# What is the difference between enthalpy and entropy?

Nov 24, 2015

Almost... everything. Letter, units... everything except that they're state functions and expressions of energy.

Enthalpy:

$\textcolor{b l u e}{\Delta H} = \Delta U + \Delta \left(P V\right)$

$= q + w + \Delta \left(P V\right)$

$= q \cancel{- P \Delta V + P \Delta V} + V \Delta P + \Delta P \Delta V$

$= \textcolor{b l u e}{q + V \Delta P + \Delta P \Delta V}$

where $U$ is internal energy, $q$ is heat flow, $w$ is expansion/compression work, and of course, $P$ is pressure and $V$ is volume.

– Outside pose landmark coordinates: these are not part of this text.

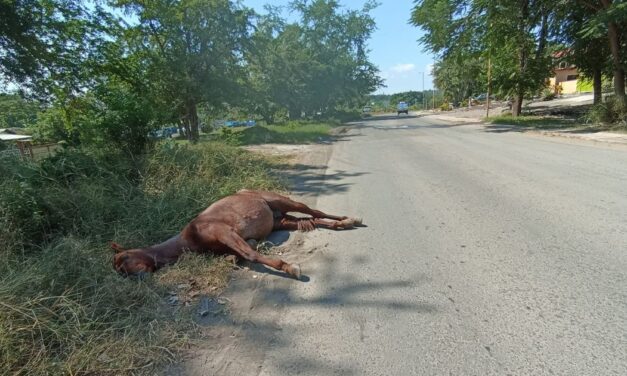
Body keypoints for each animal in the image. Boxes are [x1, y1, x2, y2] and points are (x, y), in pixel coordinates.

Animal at [110, 189, 360, 278]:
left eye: (125, 258)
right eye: (120, 270)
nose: (139, 278)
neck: (191, 238)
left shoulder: (225, 233)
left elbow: (251, 254)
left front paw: (290, 268)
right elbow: (238, 255)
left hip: (282, 201)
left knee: (314, 211)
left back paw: (351, 219)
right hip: (281, 222)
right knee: (312, 220)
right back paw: (343, 224)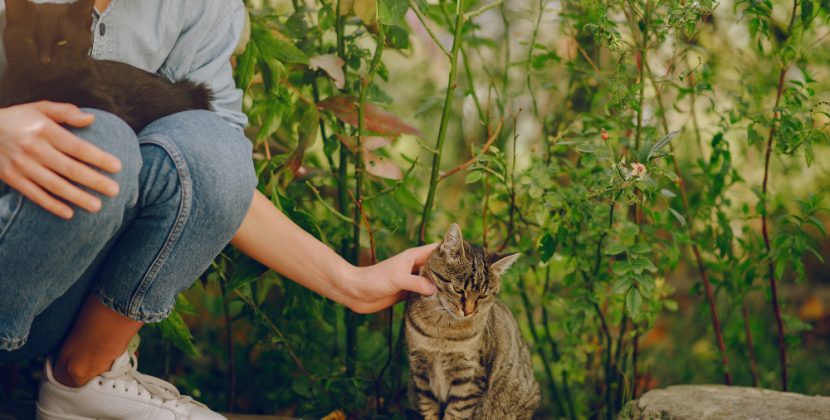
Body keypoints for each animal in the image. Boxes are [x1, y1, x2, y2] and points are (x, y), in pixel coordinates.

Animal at [406, 225, 544, 418]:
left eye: (483, 296)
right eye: (458, 289)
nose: (469, 312)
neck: (441, 332)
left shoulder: (469, 378)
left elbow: (455, 414)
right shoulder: (420, 371)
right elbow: (429, 410)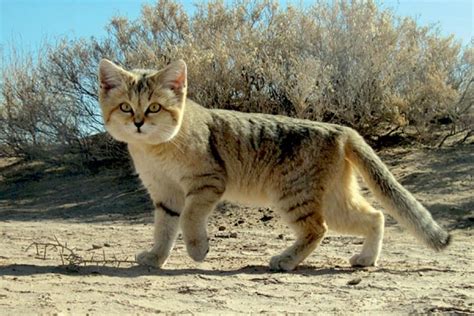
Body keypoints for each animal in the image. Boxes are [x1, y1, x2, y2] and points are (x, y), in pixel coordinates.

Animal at [98, 59, 450, 272]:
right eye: (126, 107)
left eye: (155, 107)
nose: (139, 123)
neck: (155, 148)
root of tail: (342, 129)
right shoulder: (165, 195)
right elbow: (164, 229)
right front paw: (154, 258)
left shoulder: (207, 182)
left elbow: (189, 218)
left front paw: (198, 250)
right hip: (334, 201)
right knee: (375, 216)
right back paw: (365, 259)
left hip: (293, 195)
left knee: (317, 229)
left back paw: (286, 260)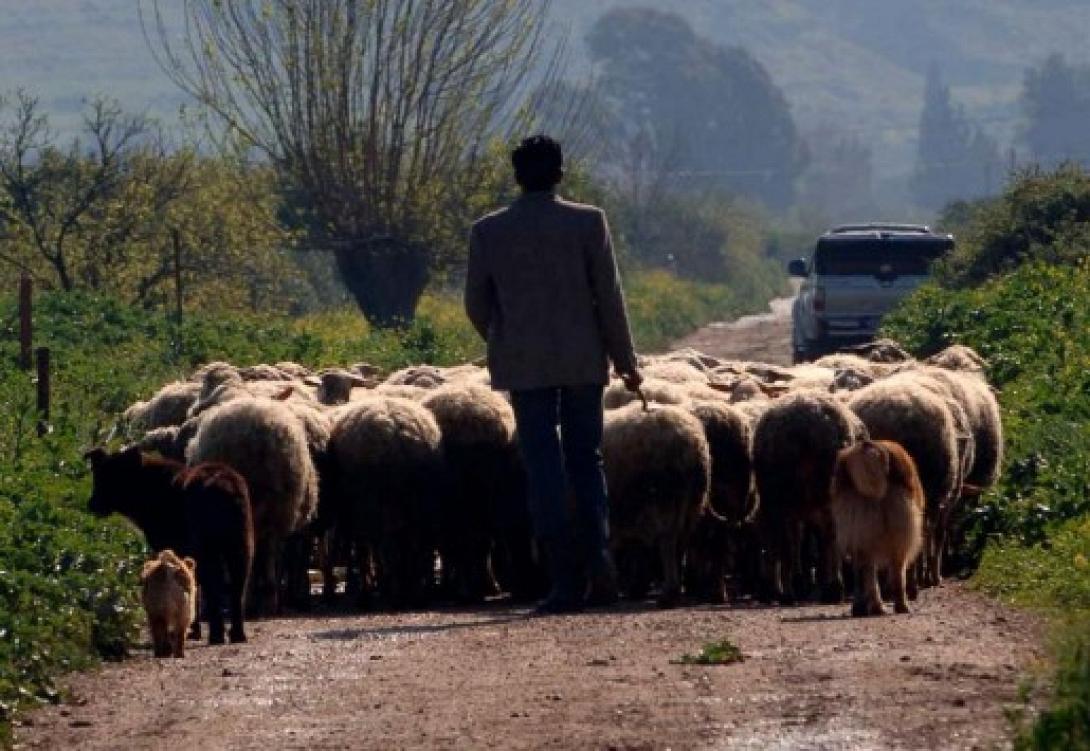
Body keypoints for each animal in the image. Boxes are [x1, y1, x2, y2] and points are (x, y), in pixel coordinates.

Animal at [324, 394, 444, 606]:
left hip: (378, 503)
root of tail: (398, 431)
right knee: (419, 543)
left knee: (388, 546)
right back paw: (415, 591)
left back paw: (391, 592)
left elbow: (362, 551)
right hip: (420, 502)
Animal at [828, 440, 924, 614]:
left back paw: (866, 607)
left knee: (864, 570)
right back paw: (901, 606)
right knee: (897, 571)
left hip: (858, 527)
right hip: (899, 531)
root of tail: (868, 450)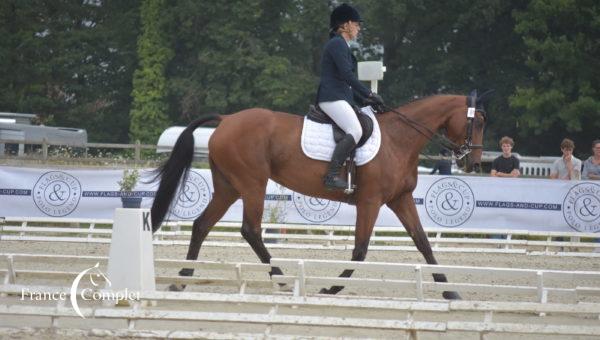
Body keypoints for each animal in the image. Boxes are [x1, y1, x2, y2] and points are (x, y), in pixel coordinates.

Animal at [149, 91, 488, 298]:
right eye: (478, 122)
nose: (472, 163)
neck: (398, 140)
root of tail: (227, 119)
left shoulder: (400, 199)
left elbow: (423, 244)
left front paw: (449, 291)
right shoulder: (370, 201)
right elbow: (360, 250)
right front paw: (331, 290)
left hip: (229, 186)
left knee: (202, 225)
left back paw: (183, 278)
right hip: (252, 183)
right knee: (250, 230)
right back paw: (283, 280)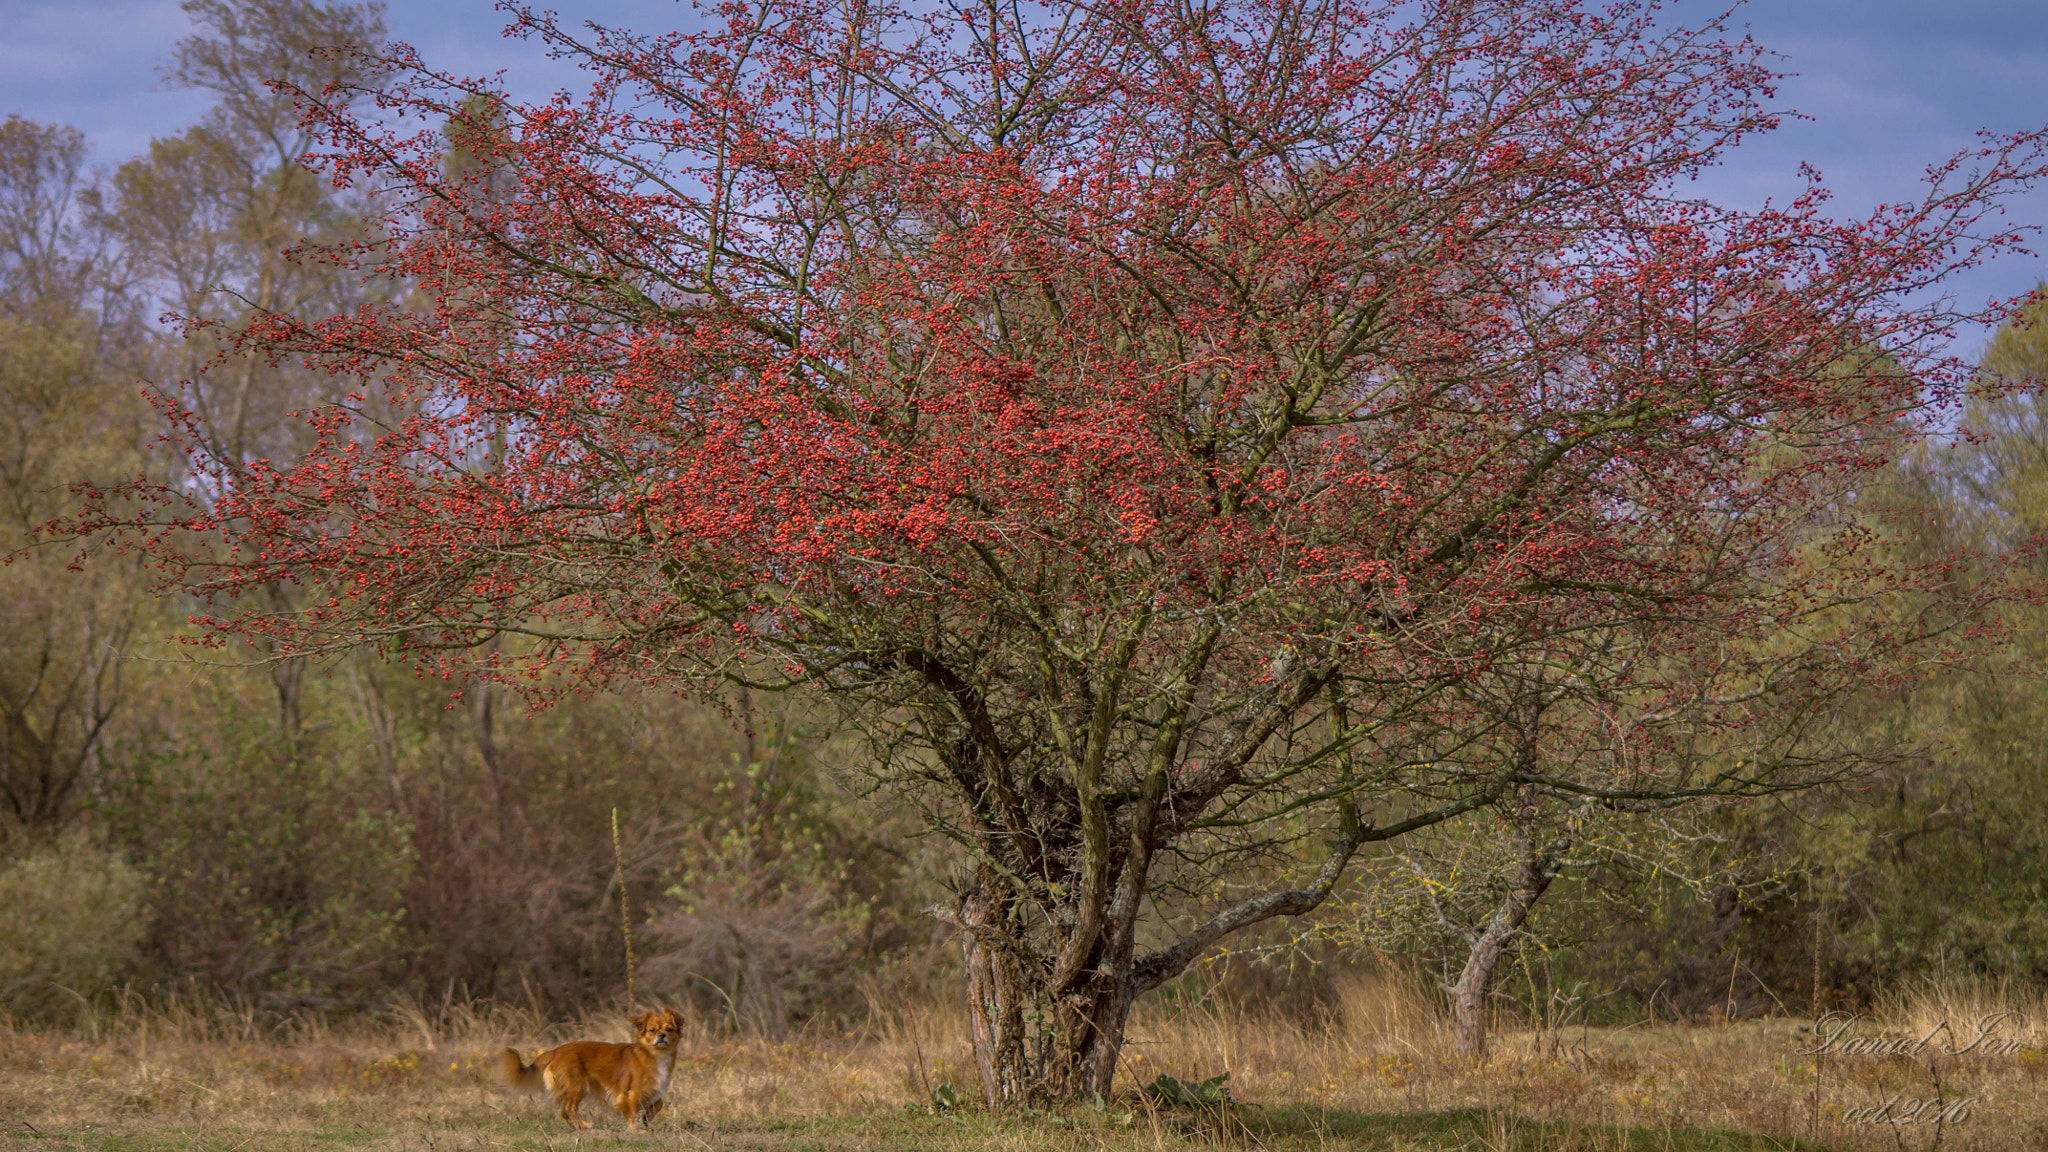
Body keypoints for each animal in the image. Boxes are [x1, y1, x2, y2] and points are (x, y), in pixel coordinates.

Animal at [503, 1000, 688, 1123]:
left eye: (669, 1029)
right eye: (652, 1030)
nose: (662, 1035)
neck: (654, 1055)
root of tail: (555, 1052)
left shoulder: (654, 1091)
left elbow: (659, 1104)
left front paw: (647, 1119)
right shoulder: (630, 1094)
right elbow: (632, 1114)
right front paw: (635, 1130)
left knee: (565, 1111)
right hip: (578, 1086)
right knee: (569, 1109)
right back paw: (585, 1126)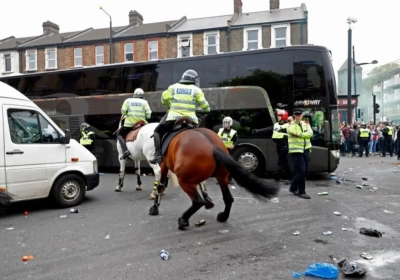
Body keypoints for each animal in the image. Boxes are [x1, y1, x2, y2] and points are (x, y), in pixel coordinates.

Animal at [148, 117, 280, 230]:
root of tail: (213, 147)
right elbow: (202, 184)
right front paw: (208, 201)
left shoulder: (164, 165)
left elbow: (160, 185)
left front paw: (154, 208)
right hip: (222, 177)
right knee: (228, 198)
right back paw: (223, 216)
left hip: (184, 180)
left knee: (197, 201)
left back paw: (183, 220)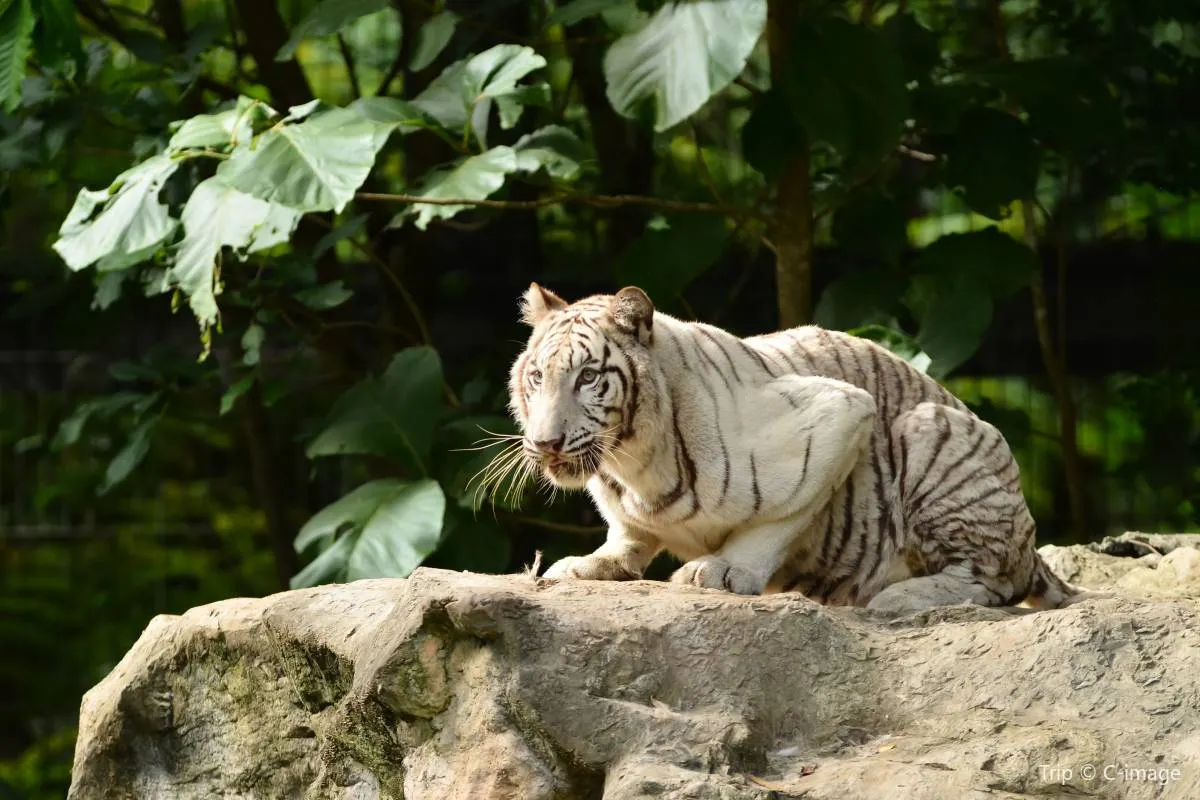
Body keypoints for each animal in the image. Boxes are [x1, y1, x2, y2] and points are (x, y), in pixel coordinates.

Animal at [501, 283, 1084, 614]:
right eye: (537, 377)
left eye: (588, 377)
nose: (546, 442)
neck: (631, 461)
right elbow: (627, 534)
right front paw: (589, 563)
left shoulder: (839, 414)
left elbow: (777, 519)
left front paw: (722, 571)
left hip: (928, 430)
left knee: (992, 580)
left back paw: (898, 597)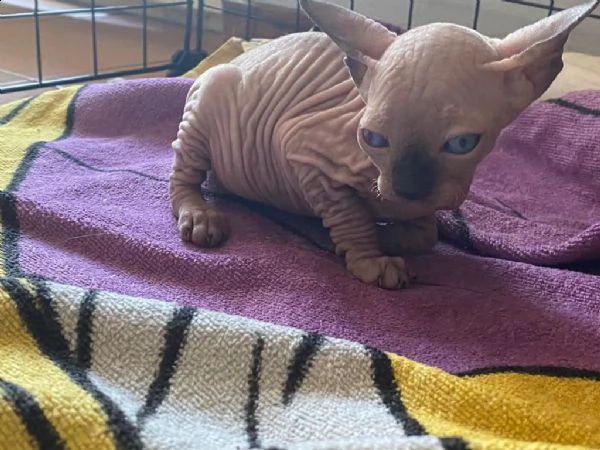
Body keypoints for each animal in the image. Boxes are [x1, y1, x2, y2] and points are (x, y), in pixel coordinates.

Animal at [169, 0, 599, 289]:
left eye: (462, 143)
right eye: (372, 139)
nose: (408, 187)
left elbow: (426, 234)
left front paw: (390, 234)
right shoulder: (303, 152)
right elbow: (350, 216)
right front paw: (370, 257)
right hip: (209, 95)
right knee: (182, 177)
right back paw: (201, 215)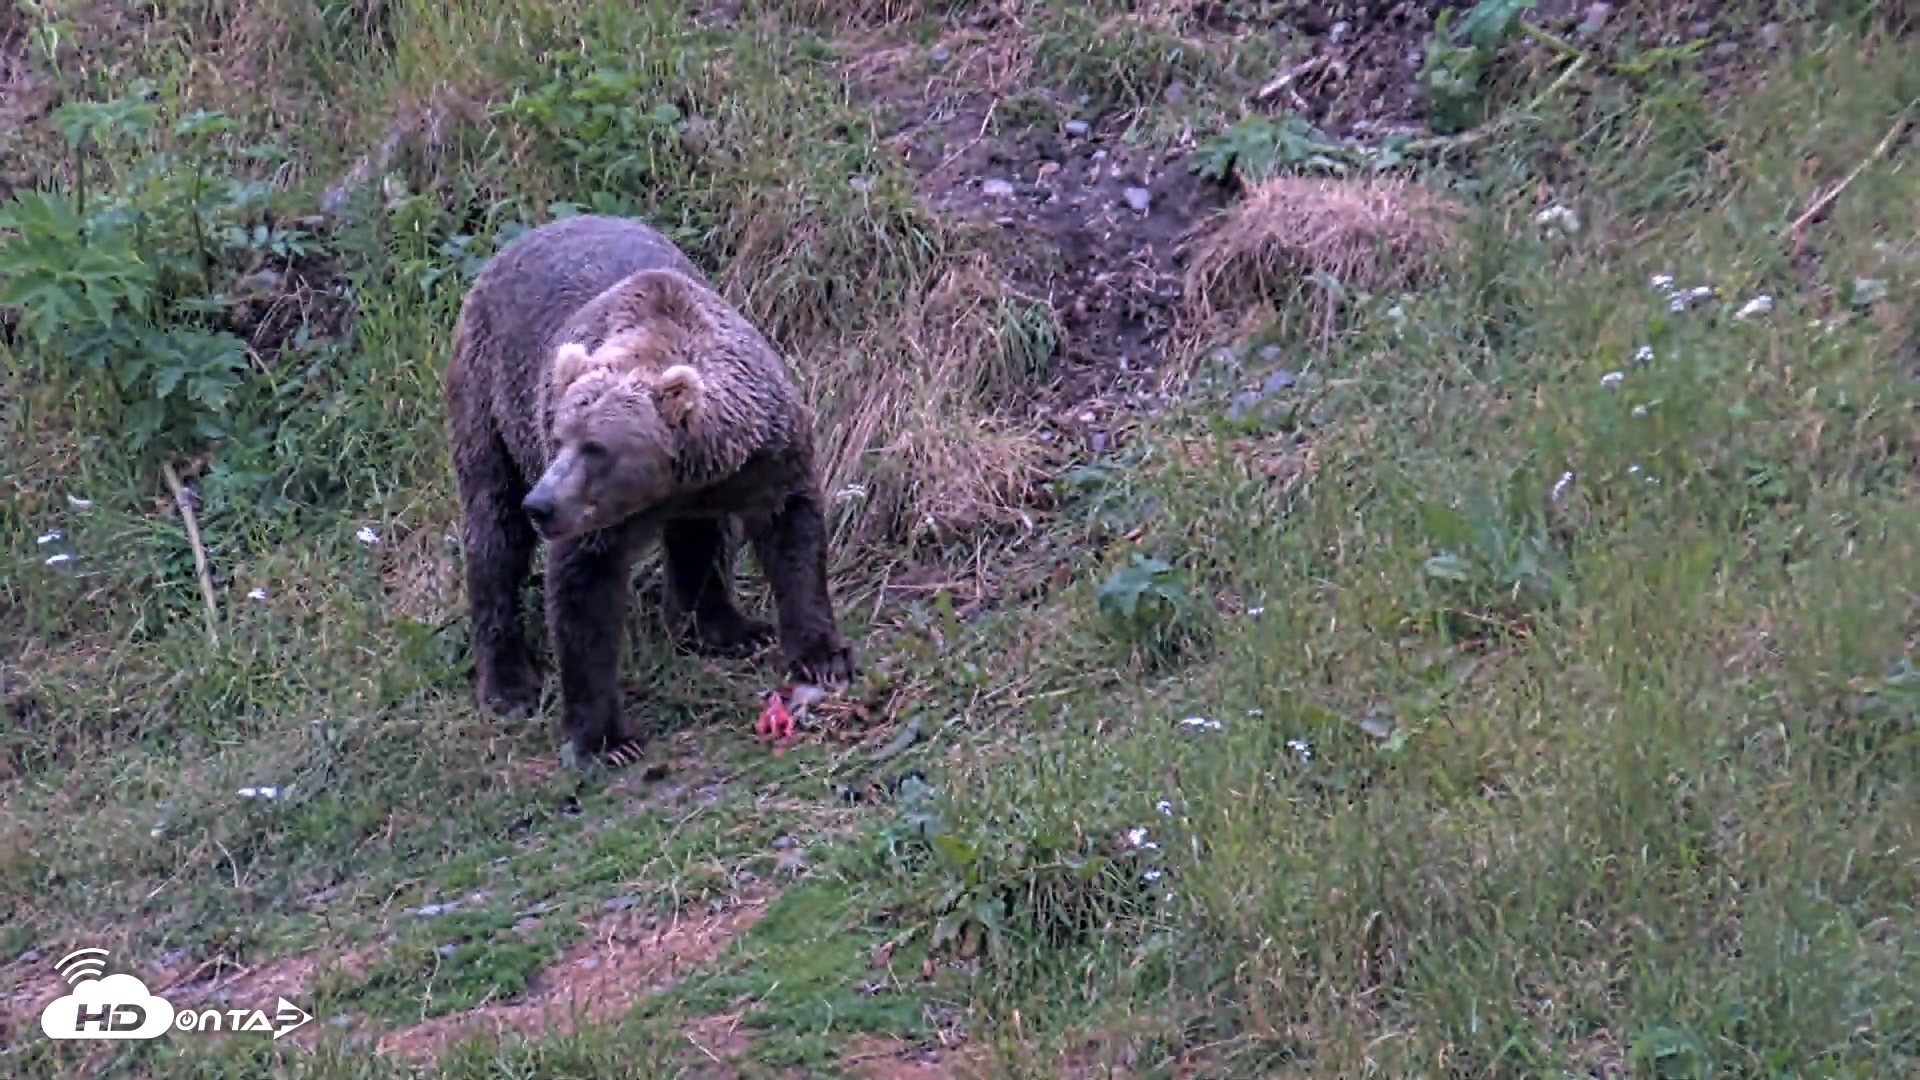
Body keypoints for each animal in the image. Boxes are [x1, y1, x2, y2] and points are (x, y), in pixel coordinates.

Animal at [442, 213, 858, 768]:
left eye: (595, 446)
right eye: (559, 436)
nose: (543, 505)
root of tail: (514, 244)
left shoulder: (764, 456)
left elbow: (792, 534)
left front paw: (823, 655)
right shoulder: (594, 519)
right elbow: (584, 596)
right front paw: (605, 739)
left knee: (700, 538)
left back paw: (727, 627)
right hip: (486, 399)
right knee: (494, 533)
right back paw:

The units for the generic enthalpy are usually in $\text{kJ}$.

This makes enthalpy the heat flow in a closed system, plus the amount of expansion/compression work done via a change in pressure.

Entropy:

$\textcolor{b l u e}{\Delta S \ge \frac{q}{T}}$

$\textcolor{b l u e}{\Delta S = \frac{{q}_{\text{rev}}}{T}}$

The units for the generic entropy are usually in $\text{J/K}$.

This makes entropy equal to the amount of reversible heat flow possible per unit temperature.